[Given records Boundary: Start]

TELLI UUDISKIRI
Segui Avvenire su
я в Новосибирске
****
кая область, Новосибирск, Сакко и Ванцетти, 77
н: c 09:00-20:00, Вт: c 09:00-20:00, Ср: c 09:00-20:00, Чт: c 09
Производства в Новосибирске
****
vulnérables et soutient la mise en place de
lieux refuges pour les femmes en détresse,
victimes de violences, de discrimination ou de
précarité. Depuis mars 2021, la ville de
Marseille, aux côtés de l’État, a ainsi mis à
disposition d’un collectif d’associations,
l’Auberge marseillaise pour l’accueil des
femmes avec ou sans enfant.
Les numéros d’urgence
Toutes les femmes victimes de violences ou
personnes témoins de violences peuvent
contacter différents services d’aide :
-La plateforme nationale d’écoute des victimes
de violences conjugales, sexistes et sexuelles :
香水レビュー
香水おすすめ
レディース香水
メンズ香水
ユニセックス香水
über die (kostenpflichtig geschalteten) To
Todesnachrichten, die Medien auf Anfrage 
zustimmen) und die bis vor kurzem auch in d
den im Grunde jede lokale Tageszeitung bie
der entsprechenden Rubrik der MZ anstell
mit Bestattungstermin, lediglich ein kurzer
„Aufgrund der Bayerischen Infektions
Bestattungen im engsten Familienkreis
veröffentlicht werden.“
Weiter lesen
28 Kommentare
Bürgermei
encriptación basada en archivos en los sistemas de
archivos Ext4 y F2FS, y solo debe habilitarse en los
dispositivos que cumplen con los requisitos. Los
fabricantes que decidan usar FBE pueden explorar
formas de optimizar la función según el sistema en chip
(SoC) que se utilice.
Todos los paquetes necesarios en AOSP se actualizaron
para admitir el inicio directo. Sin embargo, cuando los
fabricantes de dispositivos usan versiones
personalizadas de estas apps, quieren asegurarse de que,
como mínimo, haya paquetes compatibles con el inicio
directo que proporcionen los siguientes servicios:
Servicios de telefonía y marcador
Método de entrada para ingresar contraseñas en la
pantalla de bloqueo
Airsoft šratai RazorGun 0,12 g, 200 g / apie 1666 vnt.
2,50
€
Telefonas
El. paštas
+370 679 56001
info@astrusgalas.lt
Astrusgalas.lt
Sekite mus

[Given records Boundary: End]

## What you are asked to do
Please restate only the opening stretch of the records above: every line from the first through the one containing "femmes avec ou sans enfant.", exactly as written.

## Completed task
TELLI UUDISKIRI
Segui Avvenire su
я в Новосибирске
****
кая область, Новосибирск, Сакко и Ванцетти, 77
н: c 09:00-20:00, Вт: c 09:00-20:00, Ср: c 09:00-20:00, Чт: c 09
Производства в Новосибирске
****
vulnérables et soutient la mise en place de
lieux refuges pour les femmes en détresse,
victimes de violences, de discrimination ou de
précarité. Depuis mars 2021, la ville de
Marseille, aux côtés de l’État, a ainsi mis à
disposition d’un collectif d’associations,
l’Auberge marseillaise pour l’accueil des
femmes avec ou sans enfant.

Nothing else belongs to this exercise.